═══ DATASET EXCERPTS ═══

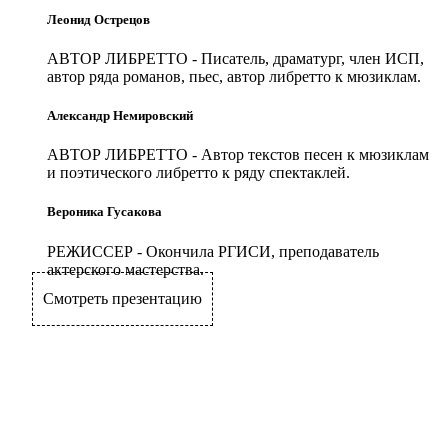
Леонид Острецов
АВТОР ЛИБРЕТТО
- Писатель, драматург, член ИСП,
автор ряда романов, пьес, автор либретто к мюзиклам.
Александр Немировский
АВТОР ЛИБРЕТТО
- Автор текстов песен к мюзиклам
и поэтического либретто к ряду спектаклей.
Вероника Гусакова
РЕЖИССЕР
- Окончила РГИСИ, преподаватель
актерского мастерства.
Смотреть презентацию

═══

ASSIGNED TASK: Reproduce the data verbatim. Do not carry any picture into the copy.

ANSWER TO THE PROBLEM:
Леонид Острецов
АВТОР ЛИБРЕТТО
- Писатель, драматург, член ИСП,
автор ряда романов, пьес, автор либретто к мюзиклам.
Александр Немировский
АВТОР ЛИБРЕТТО
- Автор текстов песен к мюзиклам
и поэтического либретто к ряду спектаклей.
Вероника Гусакова
РЕЖИССЕР
- Окончила РГИСИ, преподаватель
актерского мастерства.
Смотреть презентацию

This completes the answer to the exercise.